WHAT THE EXERCISE ASKS:
Copy all the entries below, swapping every "common name" for "vernacular name" and changing nothing else.
-- start of RECORDS TO PROCESS --
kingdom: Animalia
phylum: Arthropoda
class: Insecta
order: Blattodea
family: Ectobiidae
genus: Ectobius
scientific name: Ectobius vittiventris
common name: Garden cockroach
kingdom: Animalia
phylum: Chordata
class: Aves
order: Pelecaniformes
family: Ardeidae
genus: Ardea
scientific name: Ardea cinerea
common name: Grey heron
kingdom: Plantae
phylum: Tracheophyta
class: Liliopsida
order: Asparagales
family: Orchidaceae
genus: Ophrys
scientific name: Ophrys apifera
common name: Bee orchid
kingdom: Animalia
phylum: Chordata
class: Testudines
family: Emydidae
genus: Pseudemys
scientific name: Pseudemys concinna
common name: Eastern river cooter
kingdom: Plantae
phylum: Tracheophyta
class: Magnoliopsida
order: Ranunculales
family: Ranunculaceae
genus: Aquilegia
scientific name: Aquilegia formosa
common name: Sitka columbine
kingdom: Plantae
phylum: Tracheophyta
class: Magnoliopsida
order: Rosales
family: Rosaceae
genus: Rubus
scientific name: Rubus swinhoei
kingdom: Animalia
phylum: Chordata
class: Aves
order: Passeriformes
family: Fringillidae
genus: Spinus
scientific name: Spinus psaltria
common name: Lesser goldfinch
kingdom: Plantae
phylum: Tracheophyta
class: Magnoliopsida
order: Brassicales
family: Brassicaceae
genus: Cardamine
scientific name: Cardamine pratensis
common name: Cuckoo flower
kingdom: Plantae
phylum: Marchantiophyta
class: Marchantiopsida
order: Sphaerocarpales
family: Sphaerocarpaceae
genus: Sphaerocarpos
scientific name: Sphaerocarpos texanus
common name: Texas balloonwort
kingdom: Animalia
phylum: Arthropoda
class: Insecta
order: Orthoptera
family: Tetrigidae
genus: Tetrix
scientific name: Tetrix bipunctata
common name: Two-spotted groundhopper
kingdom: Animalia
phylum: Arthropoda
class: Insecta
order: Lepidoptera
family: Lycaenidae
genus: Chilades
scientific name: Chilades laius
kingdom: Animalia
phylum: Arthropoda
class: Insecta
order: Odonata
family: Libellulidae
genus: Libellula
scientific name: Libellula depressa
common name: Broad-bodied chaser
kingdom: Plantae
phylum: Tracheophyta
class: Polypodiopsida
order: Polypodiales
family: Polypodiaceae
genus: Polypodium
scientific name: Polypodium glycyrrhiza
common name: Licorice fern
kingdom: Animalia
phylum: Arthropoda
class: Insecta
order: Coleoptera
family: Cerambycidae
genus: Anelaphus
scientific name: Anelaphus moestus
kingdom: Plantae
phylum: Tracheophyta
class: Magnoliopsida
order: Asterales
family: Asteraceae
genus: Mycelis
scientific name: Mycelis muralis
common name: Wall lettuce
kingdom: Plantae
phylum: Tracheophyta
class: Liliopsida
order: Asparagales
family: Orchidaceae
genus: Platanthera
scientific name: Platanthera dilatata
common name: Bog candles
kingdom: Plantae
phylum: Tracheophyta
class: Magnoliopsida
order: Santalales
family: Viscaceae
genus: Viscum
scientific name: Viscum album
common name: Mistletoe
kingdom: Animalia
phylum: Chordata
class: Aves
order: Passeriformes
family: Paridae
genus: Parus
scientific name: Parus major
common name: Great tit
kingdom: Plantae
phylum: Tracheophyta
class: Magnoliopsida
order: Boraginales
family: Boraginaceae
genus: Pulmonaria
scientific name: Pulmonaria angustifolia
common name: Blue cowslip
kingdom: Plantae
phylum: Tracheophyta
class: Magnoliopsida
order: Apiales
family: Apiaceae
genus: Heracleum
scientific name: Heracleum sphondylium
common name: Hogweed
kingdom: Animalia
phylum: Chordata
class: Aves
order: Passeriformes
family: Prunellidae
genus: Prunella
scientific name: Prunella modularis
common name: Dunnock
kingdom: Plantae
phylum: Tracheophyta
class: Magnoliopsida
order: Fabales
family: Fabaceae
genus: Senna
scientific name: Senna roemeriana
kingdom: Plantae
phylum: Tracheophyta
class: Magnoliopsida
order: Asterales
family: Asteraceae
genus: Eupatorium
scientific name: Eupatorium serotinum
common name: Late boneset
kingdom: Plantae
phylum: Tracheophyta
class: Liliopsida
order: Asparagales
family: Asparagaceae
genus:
-- end of RECORDS TO PROCESS --
RESPONSE TO THE TASK:
kingdom: Animalia
phylum: Arthropoda
class: Insecta
order: Blattodea
family: Ectobiidae
genus: Ectobius
scientific name: Ectobius vittiventris
vernacular name: Garden cockroach
kingdom: Animalia
phylum: Chordata
class: Aves
order: Pelecaniformes
family: Ardeidae
genus: Ardea
scientific name: Ardea cinerea
vernacular name: Grey heron
kingdom: Plantae
phylum: Tracheophyta
class: Liliopsida
order: Asparagales
family: Orchidaceae
genus: Ophrys
scientific name: Ophrys apifera
vernacular name: Bee orchid
kingdom: Animalia
phylum: Chordata
class: Testudines
family: Emydidae
genus: Pseudemys
scientific name: Pseudemys concinna
vernacular name: Eastern river cooter
kingdom: Plantae
phylum: Tracheophyta
class: Magnoliopsida
order: Ranunculales
family: Ranunculaceae
genus: Aquilegia
scientific name: Aquilegia formosa
vernacular name: Sitka columbine
kingdom: Plantae
phylum: Tracheophyta
class: Magnoliopsida
order: Rosales
family: Rosaceae
genus: Rubus
scientific name: Rubus swinhoei
kingdom: Animalia
phylum: Chordata
class: Aves
order: Passeriformes
family: Fringillidae
genus: Spinus
scientific name: Spinus psaltria
vernacular name: Lesser goldfinch
kingdom: Plantae
phylum: Tracheophyta
class: Magnoliopsida
order: Brassicales
family: Brassicaceae
genus: Cardamine
scientific name: Cardamine pratensis
vernacular name: Cuckoo flower
kingdom: Plantae
phylum: Marchantiophyta
class: Marchantiopsida
order: Sphaerocarpales
family: Sphaerocarpaceae
genus: Sphaerocarpos
scientific name: Sphaerocarpos texanus
vernacular name: Texas balloonwort
kingdom: Animalia
phylum: Arthropoda
class: Insecta
order: Orthoptera
family: Tetrigidae
genus: Tetrix
scientific name: Tetrix bipunctata
vernacular name: Two-spotted groundhopper
kingdom: Animalia
phylum: Arthropoda
class: Insecta
order: Lepidoptera
family: Lycaenidae
genus: Chilades
scientific name: Chilades laius
kingdom: Animalia
phylum: Arthropoda
class: Insecta
order: Odonata
family: Libellulidae
genus: Libellula
scientific name: Libellula depressa
vernacular name: Broad-bodied chaser
kingdom: Plantae
phylum: Tracheophyta
class: Polypodiopsida
order: Polypodiales
family: Polypodiaceae
genus: Polypodium
scientific name: Polypodium glycyrrhiza
vernacular name: Licorice fern
kingdom: Animalia
phylum: Arthropoda
class: Insecta
order: Coleoptera
family: Cerambycidae
genus: Anelaphus
scientific name: Anelaphus moestus
kingdom: Plantae
phylum: Tracheophyta
class: Magnoliopsida
order: Asterales
family: Asteraceae
genus: Mycelis
scientific name: Mycelis muralis
vernacular name: Wall lettuce
kingdom: Plantae
phylum: Tracheophyta
class: Liliopsida
order: Asparagales
family: Orchidaceae
genus: Platanthera
scientific name: Platanthera dilatata
vernacular name: Bog candles
kingdom: Plantae
phylum: Tracheophyta
class: Magnoliopsida
order: Santalales
family: Viscaceae
genus: Viscum
scientific name: Viscum album
vernacular name: Mistletoe
kingdom: Animalia
phylum: Chordata
class: Aves
order: Passeriformes
family: Paridae
genus: Parus
scientific name: Parus major
vernacular name: Great tit
kingdom: Plantae
phylum: Tracheophyta
class: Magnoliopsida
order: Boraginales
family: Boraginaceae
genus: Pulmonaria
scientific name: Pulmonaria angustifolia
vernacular name: Blue cowslip
kingdom: Plantae
phylum: Tracheophyta
class: Magnoliopsida
order: Apiales
family: Apiaceae
genus: Heracleum
scientific name: Heracleum sphondylium
vernacular name: Hogweed
kingdom: Animalia
phylum: Chordata
class: Aves
order: Passeriformes
family: Prunellidae
genus: Prunella
scientific name: Prunella modularis
vernacular name: Dunnock
kingdom: Plantae
phylum: Tracheophyta
class: Magnoliopsida
order: Fabales
family: Fabaceae
genus: Senna
scientific name: Senna roemeriana
kingdom: Plantae
phylum: Tracheophyta
class: Magnoliopsida
order: Asterales
family: Asteraceae
genus: Eupatorium
scientific name: Eupatorium serotinum
vernacular name: Late boneset
kingdom: Plantae
phylum: Tracheophyta
class: Liliopsida
order: Asparagales
family: Asparagaceae
genus:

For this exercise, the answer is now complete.